J’ai cherché l’âme de ce disque jusqu’à en devenir fou.

"Rappeur intello", ont rapidement crié certains. "Cette formule m’énerve tellement, lance-t-il. On l’utilise comme si rappeur et intello étaient deux notions antinomiques, comme si on ne pouvait pas être rappeur et s’intéresser à autre chose qu’à des grosses fesses et des grosses caisses."

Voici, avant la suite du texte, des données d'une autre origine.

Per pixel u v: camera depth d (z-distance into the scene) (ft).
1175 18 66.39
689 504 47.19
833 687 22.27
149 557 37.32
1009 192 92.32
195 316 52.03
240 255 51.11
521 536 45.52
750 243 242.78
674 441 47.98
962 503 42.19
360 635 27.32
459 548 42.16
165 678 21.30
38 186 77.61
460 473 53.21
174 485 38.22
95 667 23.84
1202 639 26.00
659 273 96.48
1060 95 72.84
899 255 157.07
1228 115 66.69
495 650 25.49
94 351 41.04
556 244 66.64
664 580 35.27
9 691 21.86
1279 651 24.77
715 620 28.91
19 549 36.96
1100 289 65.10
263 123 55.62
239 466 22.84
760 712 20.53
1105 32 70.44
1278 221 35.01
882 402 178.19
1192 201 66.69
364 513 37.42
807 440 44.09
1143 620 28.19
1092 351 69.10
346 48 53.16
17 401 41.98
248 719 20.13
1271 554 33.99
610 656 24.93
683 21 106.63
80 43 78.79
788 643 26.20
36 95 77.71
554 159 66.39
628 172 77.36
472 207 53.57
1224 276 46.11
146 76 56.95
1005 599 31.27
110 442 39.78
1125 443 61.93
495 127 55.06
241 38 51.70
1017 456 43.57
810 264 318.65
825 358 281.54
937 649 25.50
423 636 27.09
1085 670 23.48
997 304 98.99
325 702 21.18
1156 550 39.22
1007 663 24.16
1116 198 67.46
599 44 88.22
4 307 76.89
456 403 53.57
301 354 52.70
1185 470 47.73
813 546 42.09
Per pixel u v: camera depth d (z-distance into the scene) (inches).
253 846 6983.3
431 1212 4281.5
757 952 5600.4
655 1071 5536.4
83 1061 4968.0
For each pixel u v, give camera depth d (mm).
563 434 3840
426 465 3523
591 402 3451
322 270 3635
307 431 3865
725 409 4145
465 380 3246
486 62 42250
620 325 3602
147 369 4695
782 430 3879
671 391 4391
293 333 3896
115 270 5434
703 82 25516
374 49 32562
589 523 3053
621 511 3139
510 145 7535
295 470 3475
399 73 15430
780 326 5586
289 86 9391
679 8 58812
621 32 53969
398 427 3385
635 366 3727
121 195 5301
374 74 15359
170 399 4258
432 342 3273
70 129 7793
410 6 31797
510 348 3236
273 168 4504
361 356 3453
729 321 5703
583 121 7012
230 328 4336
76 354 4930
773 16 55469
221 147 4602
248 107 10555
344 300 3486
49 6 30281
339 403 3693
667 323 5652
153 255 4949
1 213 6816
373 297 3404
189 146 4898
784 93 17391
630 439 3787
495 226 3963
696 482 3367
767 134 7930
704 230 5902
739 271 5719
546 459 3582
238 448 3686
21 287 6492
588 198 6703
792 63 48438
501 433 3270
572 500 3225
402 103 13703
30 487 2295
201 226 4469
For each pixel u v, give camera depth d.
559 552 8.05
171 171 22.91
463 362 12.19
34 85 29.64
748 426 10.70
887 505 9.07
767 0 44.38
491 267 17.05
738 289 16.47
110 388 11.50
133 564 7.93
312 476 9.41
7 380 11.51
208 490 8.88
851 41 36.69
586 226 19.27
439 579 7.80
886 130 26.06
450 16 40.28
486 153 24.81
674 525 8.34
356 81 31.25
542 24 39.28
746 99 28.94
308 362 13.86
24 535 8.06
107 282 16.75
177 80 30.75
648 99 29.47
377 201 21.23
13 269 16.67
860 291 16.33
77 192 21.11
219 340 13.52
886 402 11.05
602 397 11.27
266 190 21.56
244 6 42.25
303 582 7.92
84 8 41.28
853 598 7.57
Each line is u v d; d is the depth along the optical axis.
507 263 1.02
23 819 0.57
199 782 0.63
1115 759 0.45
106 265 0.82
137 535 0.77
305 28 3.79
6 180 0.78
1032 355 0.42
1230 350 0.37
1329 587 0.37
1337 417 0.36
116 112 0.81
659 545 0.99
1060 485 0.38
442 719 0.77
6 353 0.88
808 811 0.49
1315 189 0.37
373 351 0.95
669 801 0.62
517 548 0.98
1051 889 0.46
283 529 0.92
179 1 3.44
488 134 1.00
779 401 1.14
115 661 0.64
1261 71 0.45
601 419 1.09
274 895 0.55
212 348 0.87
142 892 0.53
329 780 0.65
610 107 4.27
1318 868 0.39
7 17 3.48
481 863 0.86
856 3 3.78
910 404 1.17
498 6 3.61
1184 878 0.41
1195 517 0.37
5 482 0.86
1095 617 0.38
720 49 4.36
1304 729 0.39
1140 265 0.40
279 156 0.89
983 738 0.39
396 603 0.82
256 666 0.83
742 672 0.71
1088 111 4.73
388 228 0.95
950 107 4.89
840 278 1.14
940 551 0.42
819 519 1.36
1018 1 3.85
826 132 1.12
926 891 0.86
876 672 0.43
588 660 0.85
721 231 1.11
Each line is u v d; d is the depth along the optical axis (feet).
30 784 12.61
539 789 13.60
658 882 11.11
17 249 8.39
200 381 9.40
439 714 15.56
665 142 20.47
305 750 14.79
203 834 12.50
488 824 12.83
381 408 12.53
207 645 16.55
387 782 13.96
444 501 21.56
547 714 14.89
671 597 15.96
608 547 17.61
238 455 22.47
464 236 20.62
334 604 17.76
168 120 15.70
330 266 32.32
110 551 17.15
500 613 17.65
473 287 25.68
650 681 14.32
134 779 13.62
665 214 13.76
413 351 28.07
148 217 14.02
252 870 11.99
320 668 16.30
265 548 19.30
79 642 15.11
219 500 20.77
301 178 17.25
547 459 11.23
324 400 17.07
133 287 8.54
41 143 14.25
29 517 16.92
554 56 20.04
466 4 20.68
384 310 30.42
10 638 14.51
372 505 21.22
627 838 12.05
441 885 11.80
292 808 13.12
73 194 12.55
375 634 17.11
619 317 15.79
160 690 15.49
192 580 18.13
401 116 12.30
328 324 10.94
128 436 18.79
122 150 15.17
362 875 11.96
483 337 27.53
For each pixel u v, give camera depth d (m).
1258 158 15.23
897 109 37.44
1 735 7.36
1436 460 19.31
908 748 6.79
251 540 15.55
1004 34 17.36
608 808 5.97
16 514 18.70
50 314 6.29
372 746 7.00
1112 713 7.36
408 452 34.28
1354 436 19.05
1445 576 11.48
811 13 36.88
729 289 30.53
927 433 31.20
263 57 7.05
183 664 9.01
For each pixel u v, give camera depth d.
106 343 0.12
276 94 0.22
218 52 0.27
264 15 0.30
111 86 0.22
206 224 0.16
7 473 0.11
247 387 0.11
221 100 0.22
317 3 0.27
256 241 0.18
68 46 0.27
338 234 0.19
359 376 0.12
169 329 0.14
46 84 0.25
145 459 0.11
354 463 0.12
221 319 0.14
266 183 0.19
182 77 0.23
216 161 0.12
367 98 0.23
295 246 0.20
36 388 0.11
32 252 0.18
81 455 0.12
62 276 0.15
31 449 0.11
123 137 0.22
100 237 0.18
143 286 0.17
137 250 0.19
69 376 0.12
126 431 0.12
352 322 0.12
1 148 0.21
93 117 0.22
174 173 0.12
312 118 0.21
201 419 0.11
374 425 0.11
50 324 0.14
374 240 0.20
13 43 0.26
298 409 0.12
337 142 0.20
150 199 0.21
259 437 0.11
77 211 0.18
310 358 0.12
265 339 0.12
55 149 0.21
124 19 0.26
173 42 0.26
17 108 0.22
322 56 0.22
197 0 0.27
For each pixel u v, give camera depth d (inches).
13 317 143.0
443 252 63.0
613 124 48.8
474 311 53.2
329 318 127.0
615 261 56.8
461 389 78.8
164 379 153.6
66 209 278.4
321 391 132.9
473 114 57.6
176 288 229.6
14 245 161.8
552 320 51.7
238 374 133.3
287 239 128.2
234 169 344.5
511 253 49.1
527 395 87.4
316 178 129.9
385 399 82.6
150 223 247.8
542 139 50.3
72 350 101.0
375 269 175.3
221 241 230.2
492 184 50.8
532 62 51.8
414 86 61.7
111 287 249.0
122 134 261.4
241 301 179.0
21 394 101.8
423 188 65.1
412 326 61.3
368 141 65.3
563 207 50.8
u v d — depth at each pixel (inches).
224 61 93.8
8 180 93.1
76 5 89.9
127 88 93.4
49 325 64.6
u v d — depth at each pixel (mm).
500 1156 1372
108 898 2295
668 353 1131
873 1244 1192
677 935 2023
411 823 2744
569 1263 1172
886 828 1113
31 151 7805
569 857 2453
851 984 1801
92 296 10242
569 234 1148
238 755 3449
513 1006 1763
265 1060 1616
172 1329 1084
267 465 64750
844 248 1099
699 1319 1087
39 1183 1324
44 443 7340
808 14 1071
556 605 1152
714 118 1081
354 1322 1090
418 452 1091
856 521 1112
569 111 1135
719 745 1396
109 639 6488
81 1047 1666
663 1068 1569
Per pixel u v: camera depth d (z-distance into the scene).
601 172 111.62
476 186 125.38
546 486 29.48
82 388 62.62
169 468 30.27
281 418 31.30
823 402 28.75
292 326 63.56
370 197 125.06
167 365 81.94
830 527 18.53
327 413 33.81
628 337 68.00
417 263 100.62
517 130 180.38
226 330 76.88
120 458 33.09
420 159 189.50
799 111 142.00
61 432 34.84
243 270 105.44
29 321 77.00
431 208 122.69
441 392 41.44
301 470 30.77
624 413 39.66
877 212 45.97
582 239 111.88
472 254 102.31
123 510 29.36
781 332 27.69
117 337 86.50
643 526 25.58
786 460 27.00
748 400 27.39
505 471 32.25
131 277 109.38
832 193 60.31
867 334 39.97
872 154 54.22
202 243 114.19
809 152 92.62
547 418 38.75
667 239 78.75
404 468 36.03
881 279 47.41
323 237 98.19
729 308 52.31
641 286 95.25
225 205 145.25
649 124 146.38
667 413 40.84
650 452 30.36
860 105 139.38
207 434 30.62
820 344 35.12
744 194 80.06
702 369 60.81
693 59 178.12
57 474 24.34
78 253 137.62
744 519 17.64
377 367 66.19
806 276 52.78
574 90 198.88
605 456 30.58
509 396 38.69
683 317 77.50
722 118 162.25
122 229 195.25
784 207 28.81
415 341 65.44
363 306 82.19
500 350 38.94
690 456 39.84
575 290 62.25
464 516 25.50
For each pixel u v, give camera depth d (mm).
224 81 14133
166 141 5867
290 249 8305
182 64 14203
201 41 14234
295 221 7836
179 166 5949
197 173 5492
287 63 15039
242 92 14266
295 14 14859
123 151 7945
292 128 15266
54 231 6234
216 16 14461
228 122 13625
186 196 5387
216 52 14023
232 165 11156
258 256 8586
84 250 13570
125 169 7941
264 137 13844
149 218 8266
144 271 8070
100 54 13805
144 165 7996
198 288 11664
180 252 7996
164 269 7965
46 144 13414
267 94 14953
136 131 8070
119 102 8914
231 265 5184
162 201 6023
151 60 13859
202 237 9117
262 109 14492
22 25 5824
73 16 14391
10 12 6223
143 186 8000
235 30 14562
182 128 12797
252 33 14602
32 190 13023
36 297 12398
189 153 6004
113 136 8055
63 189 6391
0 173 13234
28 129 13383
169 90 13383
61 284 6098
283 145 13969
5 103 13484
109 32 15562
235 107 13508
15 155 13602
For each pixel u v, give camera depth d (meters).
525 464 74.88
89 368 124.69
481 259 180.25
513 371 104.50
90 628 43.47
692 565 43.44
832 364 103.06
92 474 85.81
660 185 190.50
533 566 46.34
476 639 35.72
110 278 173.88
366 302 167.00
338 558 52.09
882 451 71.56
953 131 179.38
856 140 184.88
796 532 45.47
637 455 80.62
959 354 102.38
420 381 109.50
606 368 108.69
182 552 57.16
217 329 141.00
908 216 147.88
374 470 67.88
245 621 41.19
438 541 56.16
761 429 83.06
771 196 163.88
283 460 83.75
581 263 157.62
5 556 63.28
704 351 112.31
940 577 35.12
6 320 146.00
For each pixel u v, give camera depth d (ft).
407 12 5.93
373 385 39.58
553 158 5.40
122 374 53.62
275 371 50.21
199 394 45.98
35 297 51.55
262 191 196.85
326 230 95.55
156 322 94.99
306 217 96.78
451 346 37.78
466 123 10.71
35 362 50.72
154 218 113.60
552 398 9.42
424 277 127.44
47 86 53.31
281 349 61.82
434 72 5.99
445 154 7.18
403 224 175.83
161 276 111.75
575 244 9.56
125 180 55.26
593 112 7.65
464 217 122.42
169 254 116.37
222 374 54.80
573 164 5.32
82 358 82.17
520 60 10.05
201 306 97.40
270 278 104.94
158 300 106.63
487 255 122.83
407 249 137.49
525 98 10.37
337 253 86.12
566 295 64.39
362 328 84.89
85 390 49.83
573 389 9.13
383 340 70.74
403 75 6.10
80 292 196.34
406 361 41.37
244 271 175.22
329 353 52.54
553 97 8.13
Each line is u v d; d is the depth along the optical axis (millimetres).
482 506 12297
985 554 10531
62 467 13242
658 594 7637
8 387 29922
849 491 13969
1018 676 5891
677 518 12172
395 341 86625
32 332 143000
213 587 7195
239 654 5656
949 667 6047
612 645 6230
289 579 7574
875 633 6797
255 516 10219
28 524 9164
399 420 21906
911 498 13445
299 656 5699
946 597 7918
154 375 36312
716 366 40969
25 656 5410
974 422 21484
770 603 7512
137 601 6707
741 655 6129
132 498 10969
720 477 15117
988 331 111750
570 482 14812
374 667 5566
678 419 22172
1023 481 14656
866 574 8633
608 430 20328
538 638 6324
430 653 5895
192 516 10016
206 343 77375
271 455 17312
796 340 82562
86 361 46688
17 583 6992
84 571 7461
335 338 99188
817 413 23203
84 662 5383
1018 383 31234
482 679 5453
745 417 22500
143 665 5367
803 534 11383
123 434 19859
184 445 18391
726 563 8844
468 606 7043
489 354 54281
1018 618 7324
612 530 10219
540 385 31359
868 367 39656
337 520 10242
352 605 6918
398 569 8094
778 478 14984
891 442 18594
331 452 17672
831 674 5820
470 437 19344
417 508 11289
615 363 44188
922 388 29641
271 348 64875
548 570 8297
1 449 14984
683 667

L’un de ses nouveaux morceaux, "Happy End", est consacré à sa mère, française, "(sa) part de bien (sa) part de ciel", qui l’a élevé seule après une séparation douloureuse avec son père, sénégalais. Mais plus question de jouer l’artiste torturé par son métissage. Dans "Complexité française", il met les points sur les "i", son "identité est non identifiée" et pose : "Je ne vais pas me faire plus français que je ne le suis déjà / Je ne vais pas m’assimiler / Complexe français / Je suis complexe. Je suis français." Et au rappeur qui habite toujours à Évry, ville de banlieue parisienne où il a grandi, et qui se rend souvent en Afrique, en vacances ou en tournée, de clamer : "Je suis bien plus qu’un papier, bien plus qu’un drapeau."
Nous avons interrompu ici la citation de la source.